イヴァン・フィッシャーの指揮、ブダペスト祝祭管弦楽団で、ドヴォルザーク交響曲7番を聴いた。
この曲は、チェコ出身の作曲家であるドヴォルザークがロンドン・フィルハーモニック・ソサエティという団体から委嘱されて製作したことは広く知られている。それを旧東欧のオケであるブダペスト祝祭管弦楽団がロンドンで演奏する、というのは相変わらずちょっとやりすぎ(やらせすぎ)のPromsである。
出だしからダイナミックレンジが広く、その後の展開に期待が持てた。多少ホルンの弱音に難点はあったものの、弦楽器の音は澄み切っていて、金管の音は晴れやか。これまで私が聴いた今年のプロムスに出てきたオケの中では一番好きだ。これまでは、弦と管にばらつきを感じていたが、ここのオケからそれは感じられない。やはり、ホールが悪くても、良いオケが弾けば、何とかなるのかもしれない。プロムス後半に期待が持てそうだ。

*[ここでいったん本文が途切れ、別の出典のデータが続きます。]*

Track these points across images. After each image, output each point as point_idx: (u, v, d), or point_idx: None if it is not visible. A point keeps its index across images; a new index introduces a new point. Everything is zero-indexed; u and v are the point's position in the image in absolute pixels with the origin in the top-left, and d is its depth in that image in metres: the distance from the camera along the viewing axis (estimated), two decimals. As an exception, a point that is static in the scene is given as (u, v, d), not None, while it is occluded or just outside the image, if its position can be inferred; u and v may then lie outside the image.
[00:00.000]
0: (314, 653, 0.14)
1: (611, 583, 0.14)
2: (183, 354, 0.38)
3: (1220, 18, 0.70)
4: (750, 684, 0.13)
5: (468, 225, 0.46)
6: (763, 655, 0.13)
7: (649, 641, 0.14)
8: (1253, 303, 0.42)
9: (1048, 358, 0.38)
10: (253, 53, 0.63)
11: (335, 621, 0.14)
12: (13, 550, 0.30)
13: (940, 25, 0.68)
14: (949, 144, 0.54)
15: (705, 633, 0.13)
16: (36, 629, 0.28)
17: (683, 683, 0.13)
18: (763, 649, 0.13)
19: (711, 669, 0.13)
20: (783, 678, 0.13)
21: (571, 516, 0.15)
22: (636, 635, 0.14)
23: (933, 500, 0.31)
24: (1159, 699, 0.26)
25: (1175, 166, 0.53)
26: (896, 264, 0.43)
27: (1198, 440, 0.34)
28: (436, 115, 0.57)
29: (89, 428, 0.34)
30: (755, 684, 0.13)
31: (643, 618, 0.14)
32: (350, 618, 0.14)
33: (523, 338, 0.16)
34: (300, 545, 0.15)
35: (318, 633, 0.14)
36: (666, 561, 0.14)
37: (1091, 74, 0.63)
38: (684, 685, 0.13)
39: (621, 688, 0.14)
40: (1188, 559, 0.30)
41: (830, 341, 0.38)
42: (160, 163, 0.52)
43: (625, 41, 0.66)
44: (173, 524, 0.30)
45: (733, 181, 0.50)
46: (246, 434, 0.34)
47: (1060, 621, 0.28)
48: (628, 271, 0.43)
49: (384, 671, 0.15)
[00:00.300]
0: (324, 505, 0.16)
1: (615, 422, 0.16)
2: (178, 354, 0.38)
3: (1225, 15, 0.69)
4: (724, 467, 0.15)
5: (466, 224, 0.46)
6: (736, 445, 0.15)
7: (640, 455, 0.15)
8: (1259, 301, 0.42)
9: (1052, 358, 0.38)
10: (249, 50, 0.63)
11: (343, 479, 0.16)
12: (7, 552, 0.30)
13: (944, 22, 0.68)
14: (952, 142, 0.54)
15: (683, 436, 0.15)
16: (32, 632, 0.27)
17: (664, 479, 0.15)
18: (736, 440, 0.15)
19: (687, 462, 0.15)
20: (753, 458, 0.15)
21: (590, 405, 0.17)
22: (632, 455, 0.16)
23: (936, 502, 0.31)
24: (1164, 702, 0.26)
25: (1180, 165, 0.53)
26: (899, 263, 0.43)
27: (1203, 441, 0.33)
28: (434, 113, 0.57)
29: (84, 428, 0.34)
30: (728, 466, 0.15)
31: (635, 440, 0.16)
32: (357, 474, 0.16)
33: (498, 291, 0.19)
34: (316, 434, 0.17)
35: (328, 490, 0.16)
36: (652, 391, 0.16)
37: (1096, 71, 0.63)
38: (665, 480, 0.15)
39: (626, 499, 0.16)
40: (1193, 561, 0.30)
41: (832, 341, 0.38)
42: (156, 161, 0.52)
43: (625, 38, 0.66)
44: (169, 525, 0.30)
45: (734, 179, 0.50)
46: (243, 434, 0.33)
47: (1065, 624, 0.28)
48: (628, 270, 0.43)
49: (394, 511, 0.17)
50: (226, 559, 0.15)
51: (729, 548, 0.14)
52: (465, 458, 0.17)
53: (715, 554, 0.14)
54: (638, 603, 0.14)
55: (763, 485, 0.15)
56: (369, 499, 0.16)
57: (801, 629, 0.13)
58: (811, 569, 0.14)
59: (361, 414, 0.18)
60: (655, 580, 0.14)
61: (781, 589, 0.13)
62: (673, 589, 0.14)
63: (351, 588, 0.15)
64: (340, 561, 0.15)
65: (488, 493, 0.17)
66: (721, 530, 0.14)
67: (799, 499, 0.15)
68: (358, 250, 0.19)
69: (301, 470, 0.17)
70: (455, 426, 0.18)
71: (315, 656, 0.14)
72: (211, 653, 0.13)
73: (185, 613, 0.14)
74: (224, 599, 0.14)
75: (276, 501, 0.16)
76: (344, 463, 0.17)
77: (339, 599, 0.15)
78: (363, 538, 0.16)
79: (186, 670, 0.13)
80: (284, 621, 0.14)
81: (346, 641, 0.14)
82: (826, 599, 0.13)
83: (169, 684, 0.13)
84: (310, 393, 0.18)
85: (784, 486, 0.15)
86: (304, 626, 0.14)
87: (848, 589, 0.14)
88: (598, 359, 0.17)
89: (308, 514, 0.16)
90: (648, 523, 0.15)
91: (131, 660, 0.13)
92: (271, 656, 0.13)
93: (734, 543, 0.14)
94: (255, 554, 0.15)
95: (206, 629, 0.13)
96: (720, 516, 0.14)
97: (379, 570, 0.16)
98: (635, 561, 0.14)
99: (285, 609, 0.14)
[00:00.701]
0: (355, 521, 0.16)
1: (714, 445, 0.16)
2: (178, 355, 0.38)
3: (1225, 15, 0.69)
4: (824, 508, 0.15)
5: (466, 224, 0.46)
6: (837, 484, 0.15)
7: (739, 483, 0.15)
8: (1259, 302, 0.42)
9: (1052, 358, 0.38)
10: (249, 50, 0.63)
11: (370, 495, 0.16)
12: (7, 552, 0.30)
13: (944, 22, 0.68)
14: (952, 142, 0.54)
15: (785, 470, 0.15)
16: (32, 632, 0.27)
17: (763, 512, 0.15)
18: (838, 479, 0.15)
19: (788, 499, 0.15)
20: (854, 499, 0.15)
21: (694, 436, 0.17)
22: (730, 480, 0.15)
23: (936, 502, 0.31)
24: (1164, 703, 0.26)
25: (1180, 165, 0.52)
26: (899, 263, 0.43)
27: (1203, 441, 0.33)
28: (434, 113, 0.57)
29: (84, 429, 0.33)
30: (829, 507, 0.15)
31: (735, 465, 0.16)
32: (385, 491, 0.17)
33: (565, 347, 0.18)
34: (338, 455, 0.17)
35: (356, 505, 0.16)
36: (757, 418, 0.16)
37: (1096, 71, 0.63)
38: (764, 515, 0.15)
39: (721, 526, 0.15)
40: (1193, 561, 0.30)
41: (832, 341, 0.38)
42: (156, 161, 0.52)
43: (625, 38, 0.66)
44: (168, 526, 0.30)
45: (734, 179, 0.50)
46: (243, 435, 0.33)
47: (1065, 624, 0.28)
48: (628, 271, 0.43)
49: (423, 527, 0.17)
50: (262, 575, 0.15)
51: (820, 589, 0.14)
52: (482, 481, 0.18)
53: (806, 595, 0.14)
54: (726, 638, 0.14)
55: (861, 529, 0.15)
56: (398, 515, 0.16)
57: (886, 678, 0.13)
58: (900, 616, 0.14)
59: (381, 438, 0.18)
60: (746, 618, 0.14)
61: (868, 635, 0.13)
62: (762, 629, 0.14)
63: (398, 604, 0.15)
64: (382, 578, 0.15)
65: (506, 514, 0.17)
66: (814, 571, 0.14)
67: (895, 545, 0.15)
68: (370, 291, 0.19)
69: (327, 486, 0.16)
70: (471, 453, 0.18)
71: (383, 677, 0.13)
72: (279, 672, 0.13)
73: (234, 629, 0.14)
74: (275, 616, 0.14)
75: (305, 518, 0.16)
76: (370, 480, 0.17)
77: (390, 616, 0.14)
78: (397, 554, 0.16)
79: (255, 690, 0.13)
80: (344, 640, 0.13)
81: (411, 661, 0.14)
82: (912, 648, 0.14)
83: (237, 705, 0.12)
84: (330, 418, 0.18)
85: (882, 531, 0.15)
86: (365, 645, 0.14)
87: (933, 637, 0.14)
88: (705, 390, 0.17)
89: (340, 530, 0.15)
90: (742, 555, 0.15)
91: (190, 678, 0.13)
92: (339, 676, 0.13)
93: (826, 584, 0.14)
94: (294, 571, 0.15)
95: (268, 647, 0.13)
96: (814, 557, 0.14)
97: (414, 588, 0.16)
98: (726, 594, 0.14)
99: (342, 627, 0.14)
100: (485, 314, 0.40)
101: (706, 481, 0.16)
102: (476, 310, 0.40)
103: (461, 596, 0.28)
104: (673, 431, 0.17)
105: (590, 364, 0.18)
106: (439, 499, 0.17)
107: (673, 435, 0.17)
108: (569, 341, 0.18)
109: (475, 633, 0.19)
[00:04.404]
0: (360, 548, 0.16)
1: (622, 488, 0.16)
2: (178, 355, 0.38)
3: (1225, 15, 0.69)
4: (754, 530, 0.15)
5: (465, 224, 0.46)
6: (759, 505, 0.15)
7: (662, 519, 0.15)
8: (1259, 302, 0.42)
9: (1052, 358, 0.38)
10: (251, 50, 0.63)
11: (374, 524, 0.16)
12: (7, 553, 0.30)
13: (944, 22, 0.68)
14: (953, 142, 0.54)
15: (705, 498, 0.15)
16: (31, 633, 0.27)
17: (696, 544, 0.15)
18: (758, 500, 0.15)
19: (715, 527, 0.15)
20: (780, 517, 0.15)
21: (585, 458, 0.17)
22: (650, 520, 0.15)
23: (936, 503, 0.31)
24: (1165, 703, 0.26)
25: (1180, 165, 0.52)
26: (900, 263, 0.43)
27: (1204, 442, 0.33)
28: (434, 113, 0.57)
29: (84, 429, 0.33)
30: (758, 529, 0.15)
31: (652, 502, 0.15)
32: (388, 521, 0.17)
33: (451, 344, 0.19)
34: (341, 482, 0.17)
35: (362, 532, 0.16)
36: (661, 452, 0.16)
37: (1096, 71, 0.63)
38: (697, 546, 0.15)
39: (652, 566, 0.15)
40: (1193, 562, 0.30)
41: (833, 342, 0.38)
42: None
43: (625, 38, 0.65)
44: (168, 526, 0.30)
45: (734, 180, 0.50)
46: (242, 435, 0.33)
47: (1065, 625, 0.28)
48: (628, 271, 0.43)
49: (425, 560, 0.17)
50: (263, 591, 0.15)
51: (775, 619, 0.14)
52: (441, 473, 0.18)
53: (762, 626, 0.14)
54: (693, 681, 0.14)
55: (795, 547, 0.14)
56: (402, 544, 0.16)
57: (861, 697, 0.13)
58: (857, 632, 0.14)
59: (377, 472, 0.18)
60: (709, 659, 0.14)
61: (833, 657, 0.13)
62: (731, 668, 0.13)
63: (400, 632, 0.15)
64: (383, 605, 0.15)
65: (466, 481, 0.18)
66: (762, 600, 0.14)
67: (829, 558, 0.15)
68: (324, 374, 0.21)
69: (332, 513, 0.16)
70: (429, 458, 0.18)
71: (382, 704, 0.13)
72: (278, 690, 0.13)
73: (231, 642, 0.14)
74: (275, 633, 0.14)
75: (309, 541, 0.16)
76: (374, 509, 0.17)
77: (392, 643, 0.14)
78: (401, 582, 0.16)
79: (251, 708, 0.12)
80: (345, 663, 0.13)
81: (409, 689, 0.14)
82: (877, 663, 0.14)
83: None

第三楽章-チェコの民族舞曲フリアントに着想を得たリズムというだけあって、滑るような、加速円運動のような。2拍で刻む楽器と3拍で刻む楽器が同時に流れる、この緊張感と加速度感が病みつきになって、自分も音楽に合わせて回りたくなってしまうが、今日の会場はかなりすし詰め状態でそんなことはできない。
ブダペスト祝祭管弦楽団-澄んだ良い音のオケだ。旧東欧だから、というのではないけれど、スメタナか、もしくは北欧へ行ってシベリウスか、澄んだ音が似合う曲を彼らの演奏で聴いてみたい。
聴衆の熱い拍手に応えて、アンコールは「もうこれ以上シリアスな曲は弾けない」とヨハン・シュトラウスⅡ世の田園ポルカ。オケのメンバーが歌うのが面白い-残念ながらオペラ歌手の発掘には至らなかった。